New funding

Robotic glove firm Bioliberty grabs US opportunity

Bioliberty’s new glove is ‘on the verge of a revolutionary leap’

A developer of a robotic glove to help rehabilitate stroke patients has received almost half a million pounds as it accelerates plans to expand in the US.

Bioliberty, based at the National Robotarium at Heriot-Watt University, has secured a £435,000 project from the Biomedical Catalyst, Innovate UK’s flagship grant funding mechanism. The scheme is designed to transform innovative ideas into commercially viable businesses.

The Edinburgh-based company’s glove helps a patient open and close their hand, an action which can be severely limited following a stroke.

Over the last six months Bioliberty has raised more than £3.5 million in private and public funding and created eight roles.  

Co-founder Conan Bradley said: “Bioliberty is on the verge of a revolutionary leap in rehabilitation technology.

“Upcoming trials for our soft robotic glove are set to ignite the United States, with top rehab clinics eagerly in discussions.
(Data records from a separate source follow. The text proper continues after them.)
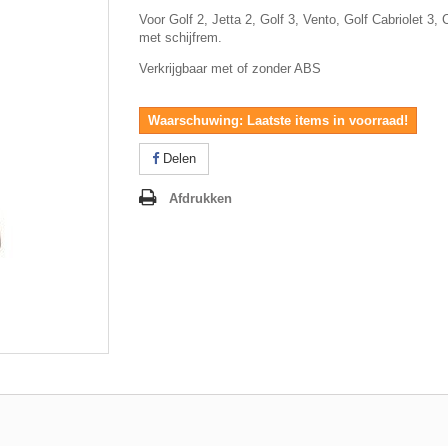
Voor Golf 2, Jetta 2, Golf 3, Vento, Golf Cabriolet 3, 
met schijfrem.
Verkrijgbaar met of zonder ABS
Waarschuwing: Laatste items in voorraad!
Delen
Afdrukken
With this newfound funding, we’re poised to accelerate trials and expedite our market launch.

“But we’re not stopping at the US. The UK beckons, with a significant demand for innovative rehabilitation solutions amidst the latest NICE guidelines.

“Having access to the National Robotarium’s state-of-the-art office and lab facilities, including its ecosystem of collaborators, industry experts and academic teams, has been vital in helping us to develop our product.”

Lisa Farrell, business development manager at the National Robotarium, said: “With an ageing population, demand for robotic solutions to assist in the rehabilitation of those who’ve experienced a stroke will be in great demand.

“Stroke is the leading cause of disability worldwide, so Bioliberty’s product is addressing a global need, which is one of the core missions of the National Robotarium.

“The National Robotarium’s mission is to develop robotic and AI solutions which make people safer, healthier and more productive and working with tenant companies, we want to provide a catalyst for entrepreneurship, and deliver economic and societal benefits.”

UK Government Minister for Scotland Malcolm Offord said: “The UK Government has invested £21 million in the National Robotarium helping foster world-leading research and support high quality jobs, investment and growth, as part of our more than £2.7 billion investment to level up across Scotland.”